Regie, Buch, Kamera, Schnitt, Sounddesign: Bruno Siegrist
Originalton: Bruno Siegrist, Clara Trischler
Weitere Credits: Stimmen: Dolores Winkler Bruno Siegrist Alice Escher Kameraassistentin: Clara Trischler
Produzent/innen: Bruno Siegrist

 

Eine Kamerafahrt entlang des Zauns um das Gebäude des Bundesnachrichtendienstes. Analoger Glasfilm, ein paar sichtbare Gebrauchsspuren des Materials, ansonsten ist der Frame weiß. Drei Stimmen im Dialog über das Verhältnis von Bildern, Betrachter/ innen und die Geschichte des Gebäudes. Eine Reflexion über visuelle Medien und die Frage nach deren Funktion im Kampf gegen die Mächtigen.

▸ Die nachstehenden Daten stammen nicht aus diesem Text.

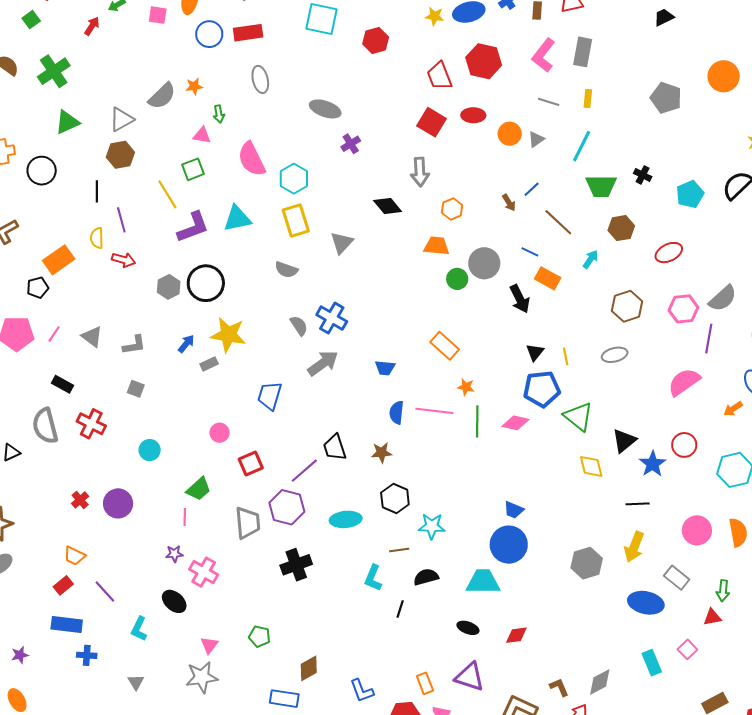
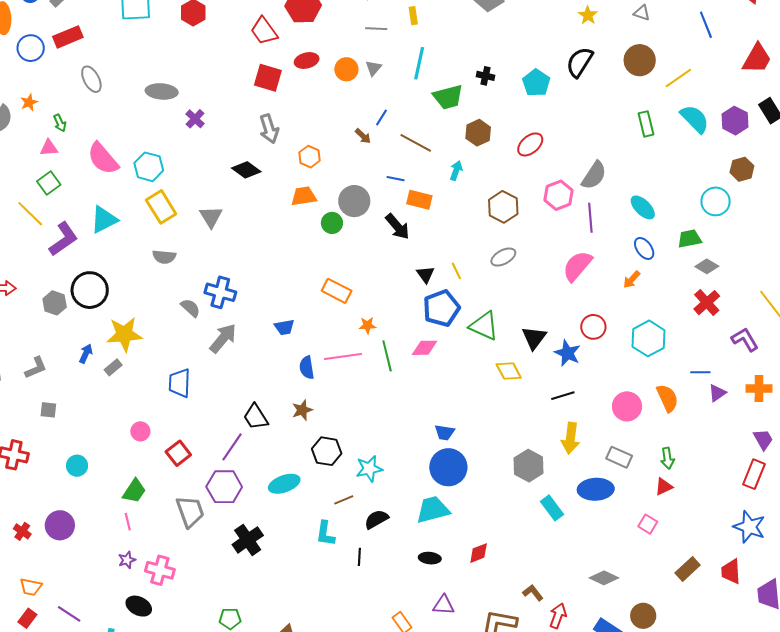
cyan rectangle: (652, 663) -> (552, 508), moved
purple triangle: (470, 677) -> (444, 605), size x0.7
gray diamond: (600, 682) -> (604, 578), moved, turned 68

Eine Kamerafahrt entlang des Zauns um das Gebäude des Bundesnachrichtendienstes in Berlin. Auf das Bild des nach Unsichtbarkeit strebenden Ortes folgt die Leere. Analoger Glasfilm, ein paar sichtbare Gebrauchsspuren des Materials, ansonsten ist der Frame weiß. Drei Stimmen unterhalten sich versiert, assoziierend, kritisch über das Verhältnis digitaler und analoger Bilder zur Welt und zu den Betrachter/innen sowie über die Geschichte des Gebäudes. DAS BILD DAS NICHTS ANZUBIETEN HAT ist visuelle Herausforderung und Reflexion über visuelle Medien und stellt letztendlich die Frage nach deren Funktion im Kampf gegen die Mächtigen. Eingelassen ist man dabei in einen kognitiven Spagat, der das Bild aushebelt und es uns im selben Augenblick in all seiner politischen Insistenz vor Augen führt.